One of my friends is certain that men hate women. Not individual men, but men as a group. She acknowledges that this may be stretching reality, that it may be a generalization that unfairly maligns many innocent men, that maybe her own harsh experiences with men have prejudiced her. But she still holds to this because this bias, this belief that men generally would rather hurt a woman than succor one, keeps her safe.

She has reasons to fear men. Her alcoholic father abused her, slipping into her room until she was a teenager when she finally told her mother who slapped her and called her a dirty whore. She dated boys who hurt her and men who cheated on her. Finally she married an alcoholic man who loved her when he was sober and hit her when he was not. And she lived that way for years -- years here in my hometown -- until one day he hit her too hard and she ended up the hospital. She was too dazed to lie then. Their life together fell apart, all his carefully constructed excuses and her concealing lies revealed for everyone to see. They divorced, but not before he broke into her apartment and taught her again why men should be feared. He put her in her place, as the expression goes, and might have done worse, but the police finally arrived.

Now she lives alone. It's lonely, she says, but it's better. She doesn't date. She doesn't intend to ever date. She parks her car close to her door. She watches men when she walks in Wintersmith Park. She carries pepper spray and a key knife and is thinking about getting a concealed carry permit. Her friends laugh about it with her. They pity the man who dares attack her. It's a joke, although, of course, some of them think she takes it too far. They tell her that she needs to get out more, get a life, get happy. She laughs along with them. Sometimes what they say hurts her, but she learned a long time ago how to hide the hurts and how to roll with the blows and how you can never let anyone see you cry.
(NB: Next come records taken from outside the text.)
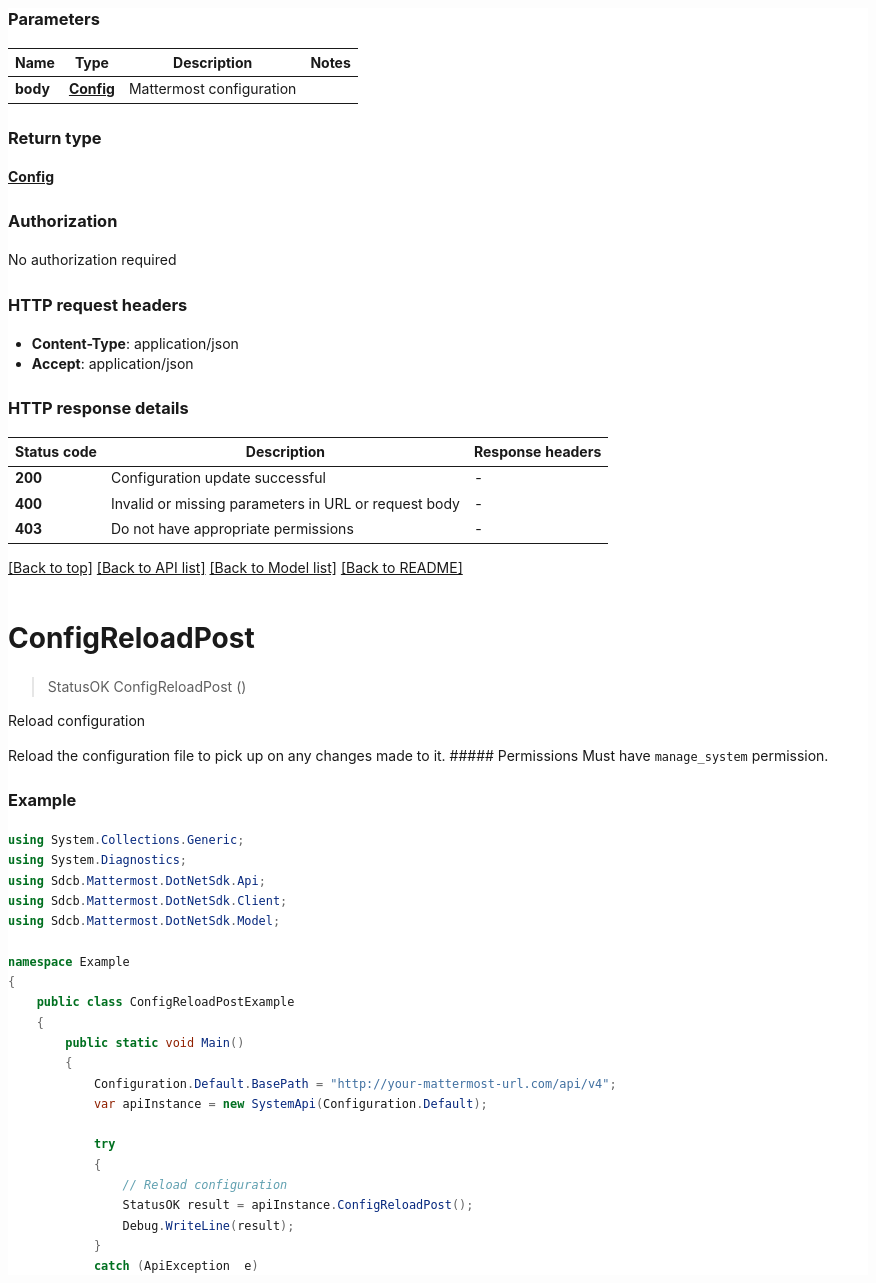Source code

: ### Parameters

Name | Type | Description  | Notes
------------- | ------------- | ------------- | -------------
 **body** | [**Config**](Config.md)| Mattermost configuration | 

### Return type

[**Config**](Config.md)

### Authorization

No authorization required

### HTTP request headers

 - **Content-Type**: application/json
 - **Accept**: application/json

### HTTP response details
| Status code | Description | Response headers |
|-------------|-------------|------------------|
| **200** | Configuration update successful |  -  |
| **400** | Invalid or missing parameters in URL or request body |  -  |
| **403** | Do not have appropriate permissions |  -  |

[[Back to top]](#) [[Back to API list]](../README.md#documentation-for-api-endpoints) [[Back to Model list]](../README.md#documentation-for-models) [[Back to README]](../README.md)

<a name="configreloadpost"></a>
# **ConfigReloadPost**
> StatusOK ConfigReloadPost ()

Reload configuration

Reload the configuration file to pick up on any changes made to it. ##### Permissions Must have `manage_system` permission. 

### Example
```csharp
using System.Collections.Generic;
using System.Diagnostics;
using Sdcb.Mattermost.DotNetSdk.Api;
using Sdcb.Mattermost.DotNetSdk.Client;
using Sdcb.Mattermost.DotNetSdk.Model;

namespace Example
{
    public class ConfigReloadPostExample
    {
        public static void Main()
        {
            Configuration.Default.BasePath = "http://your-mattermost-url.com/api/v4";
            var apiInstance = new SystemApi(Configuration.Default);

            try
            {
                // Reload configuration
                StatusOK result = apiInstance.ConfigReloadPost();
                Debug.WriteLine(result);
            }
            catch (ApiException  e)
```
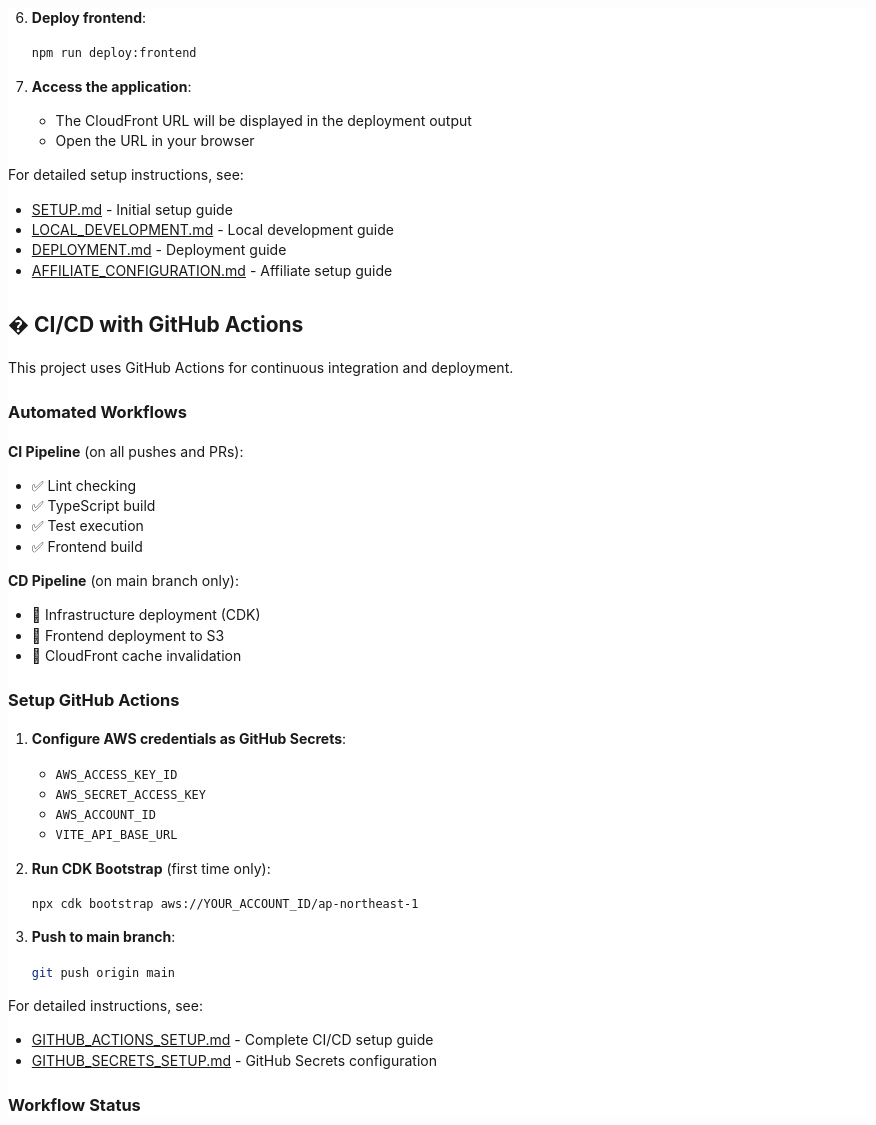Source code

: 6. **Deploy frontend**:

   ```bash
   npm run deploy:frontend
   ```

7. **Access the application**:
   - The CloudFront URL will be displayed in the deployment output
   - Open the URL in your browser

For detailed setup instructions, see:

- [SETUP.md](./SETUP.md) - Initial setup guide
- [LOCAL_DEVELOPMENT.md](./LOCAL_DEVELOPMENT.md) - Local development guide
- [DEPLOYMENT.md](./DEPLOYMENT.md) - Deployment guide
- [AFFILIATE_CONFIGURATION.md](./AFFILIATE_CONFIGURATION.md) - Affiliate setup guide

## � CI/CD with GitHub Actions

This project uses GitHub Actions for continuous integration and deployment.

### Automated Workflows

**CI Pipeline** (on all pushes and PRs):
- ✅ Lint checking
- ✅ TypeScript build
- ✅ Test execution
- ✅ Frontend build

**CD Pipeline** (on main branch only):
- 🚀 Infrastructure deployment (CDK)
- 🚀 Frontend deployment to S3
- 🚀 CloudFront cache invalidation

### Setup GitHub Actions

1. **Configure AWS credentials as GitHub Secrets**:
   - `AWS_ACCESS_KEY_ID`
   - `AWS_SECRET_ACCESS_KEY`
   - `AWS_ACCOUNT_ID`
   - `VITE_API_BASE_URL`

2. **Run CDK Bootstrap** (first time only):
   ```bash
   npx cdk bootstrap aws://YOUR_ACCOUNT_ID/ap-northeast-1
   ```

3. **Push to main branch**:
   ```bash
   git push origin main
   ```

For detailed instructions, see:
- [GITHUB_ACTIONS_SETUP.md](./GITHUB_ACTIONS_SETUP.md) - Complete CI/CD setup guide
- [GITHUB_SECRETS_SETUP.md](./GITHUB_SECRETS_SETUP.md) - GitHub Secrets configuration

### Workflow Status
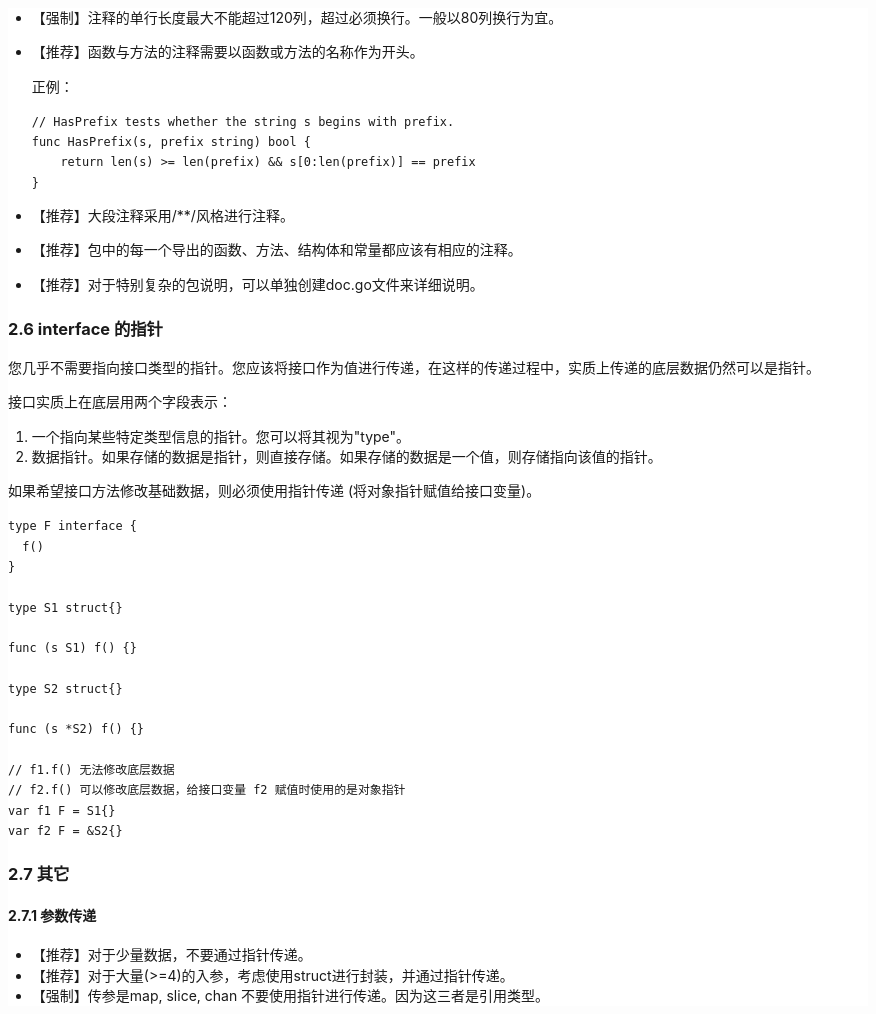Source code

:* 【强制】注释的单行长度最大不能超过120列，超过必须换行。一般以80列换行为宜。

* 【推荐】函数与方法的注释需要以函数或方法的名称作为开头。

    正例：

    ```golang
    // HasPrefix tests whether the string s begins with prefix.
    func HasPrefix(s, prefix string) bool {
        return len(s) >= len(prefix) && s[0:len(prefix)] == prefix
    }
    ```

* 【推荐】大段注释采用/**/风格进行注释。

* 【推荐】包中的每一个导出的函数、方法、结构体和常量都应该有相应的注释。

* 【推荐】对于特别复杂的包说明，可以单独创建doc.go文件来详细说明。

### 2.6 interface 的指针

您几乎不需要指向接口类型的指针。您应该将接口作为值进行传递，在这样的传递过程中，实质上传递的底层数据仍然可以是指针。

接口实质上在底层用两个字段表示：

1. 一个指向某些特定类型信息的指针。您可以将其视为"type"。
2. 数据指针。如果存储的数据是指针，则直接存储。如果存储的数据是一个值，则存储指向该值的指针。

如果希望接口方法修改基础数据，则必须使用指针传递 (将对象指针赋值给接口变量)。

```golang
type F interface {
  f()
}

type S1 struct{}

func (s S1) f() {}

type S2 struct{}

func (s *S2) f() {}

// f1.f() 无法修改底层数据
// f2.f() 可以修改底层数据，给接口变量 f2 赋值时使用的是对象指针
var f1 F = S1{}
var f2 F = &S2{}
```



### 2.7 其它

#### 2.7.1 参数传递

* 【推荐】对于少量数据，不要通过指针传递。
* 【推荐】对于大量(>=4)的入参，考虑使用struct进行封装，并通过指针传递。
* 【强制】传参是map, slice, chan 不要使用指针进行传递。因为这三者是引用类型。
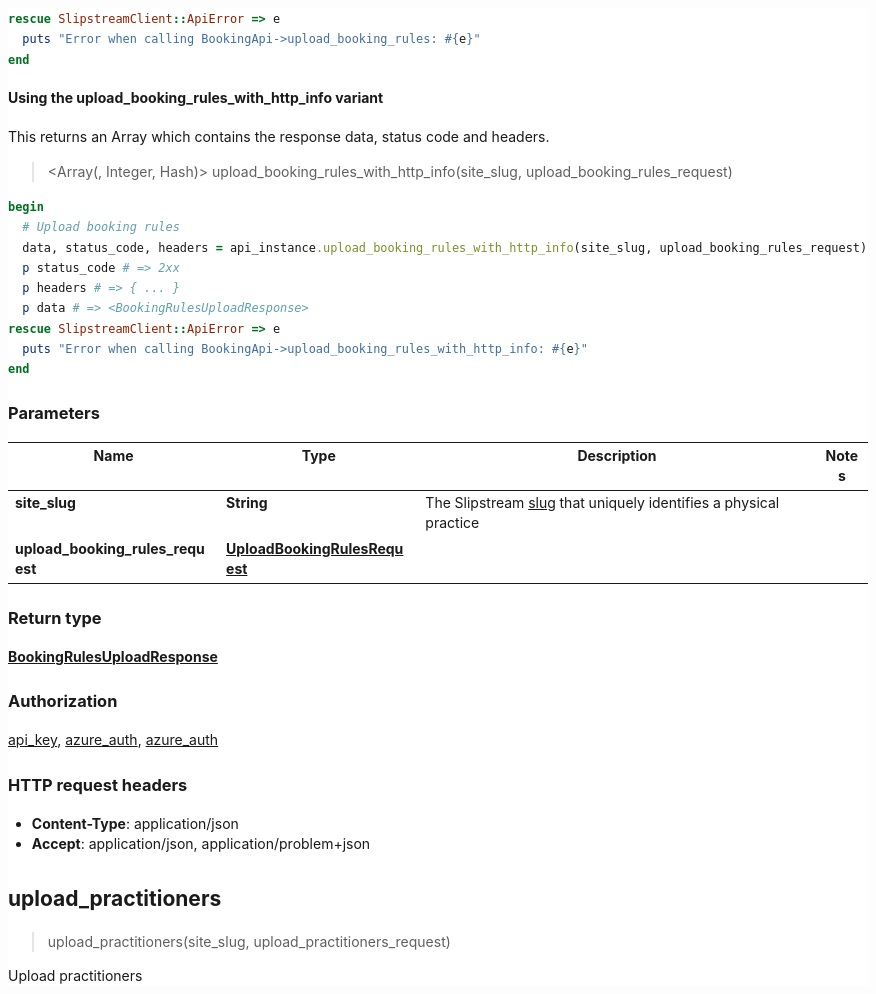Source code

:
 ```ruby
rescue SlipstreamClient::ApiError => e
  puts "Error when calling BookingApi->upload_booking_rules: #{e}"
end
```

#### Using the upload_booking_rules_with_http_info variant

This returns an Array which contains the response data, status code and headers.

> <Array(<BookingRulesUploadResponse>, Integer, Hash)> upload_booking_rules_with_http_info(site_slug, upload_booking_rules_request)

```ruby
begin
  # Upload booking rules
  data, status_code, headers = api_instance.upload_booking_rules_with_http_info(site_slug, upload_booking_rules_request)
  p status_code # => 2xx
  p headers # => { ... }
  p data # => <BookingRulesUploadResponse>
rescue SlipstreamClient::ApiError => e
  puts "Error when calling BookingApi->upload_booking_rules_with_http_info: #{e}"
end
```

### Parameters

| Name | Type | Description | Notes |
| ---- | ---- | ----------- | ----- |
| **site_slug** | **String** | The Slipstream [slug](https://sqids.org/) that uniquely identifies a physical practice |  |
| **upload_booking_rules_request** | [**UploadBookingRulesRequest**](UploadBookingRulesRequest.md) |  |  |

### Return type

[**BookingRulesUploadResponse**](BookingRulesUploadResponse.md)

### Authorization

[api_key](../README.md#api_key), [azure_auth](../README.md#azure_auth), [azure_auth](../README.md#azure_auth)

### HTTP request headers

- **Content-Type**: application/json
- **Accept**: application/json, application/problem+json


## upload_practitioners

> <PractitionersUploadResponse> upload_practitioners(site_slug, upload_practitioners_request)

Upload practitioners
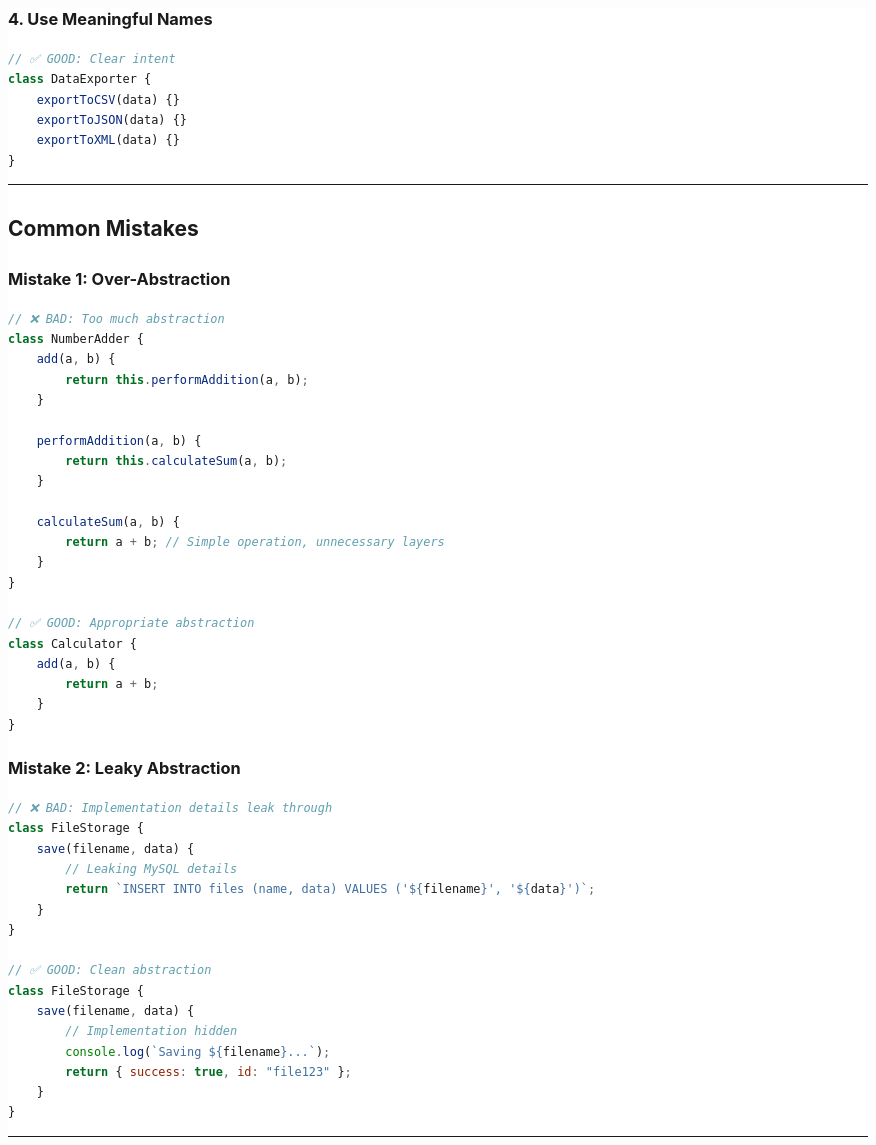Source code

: ### 4. Use Meaningful Names

```javascript
// ✅ GOOD: Clear intent
class DataExporter {
    exportToCSV(data) {}
    exportToJSON(data) {}
    exportToXML(data) {}
}
```

---

## Common Mistakes

### Mistake 1: Over-Abstraction

```javascript
// ❌ BAD: Too much abstraction
class NumberAdder {
    add(a, b) {
        return this.performAddition(a, b);
    }
    
    performAddition(a, b) {
        return this.calculateSum(a, b);
    }
    
    calculateSum(a, b) {
        return a + b; // Simple operation, unnecessary layers
    }
}

// ✅ GOOD: Appropriate abstraction
class Calculator {
    add(a, b) {
        return a + b;
    }
}
```

### Mistake 2: Leaky Abstraction

```javascript
// ❌ BAD: Implementation details leak through
class FileStorage {
    save(filename, data) {
        // Leaking MySQL details
        return `INSERT INTO files (name, data) VALUES ('${filename}', '${data}')`;
    }
}

// ✅ GOOD: Clean abstraction
class FileStorage {
    save(filename, data) {
        // Implementation hidden
        console.log(`Saving ${filename}...`);
        return { success: true, id: "file123" };
    }
}
```

---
She took one of my poetry classes a long time ago, and we've been friends ever since. She didn't think she would like me, but she found my class "welcoming" and "safe," a harbor of sorts. And I taught her how to make her poetry better and never criticized the content because I never intend to silence any voice, only teach them how to communicate more clearly.

She called when the whole Todd Akin mess happened. She was horrified that he would say such things, that he would ever have such beliefs about rape, that he would claim he "misspoke," and that unknown doctors -- doctors whose names he can't supply -- told him that women's bodies could do things that they can't. She sees it as another sign that men hate women.

I always tell her the same thing: "Some men do hate women, but most of us don't. Most of us like women. Many of us love women." My words are always the same. She knows what I'm going to say. She just likes to hear me say them. And then we talk of poetry and how to make words behave how we want them to. Then she says goodbye and we hang up.

I'm always sad after we talk. I think of her in her apartment. I think of her alone. I think of how terrible her life has been. I hate her father and her ex-husband for a few moments. Then I sigh and pray that joy will find her again. And if not that, then at least, oh God please, maybe someday she'll feel safe again.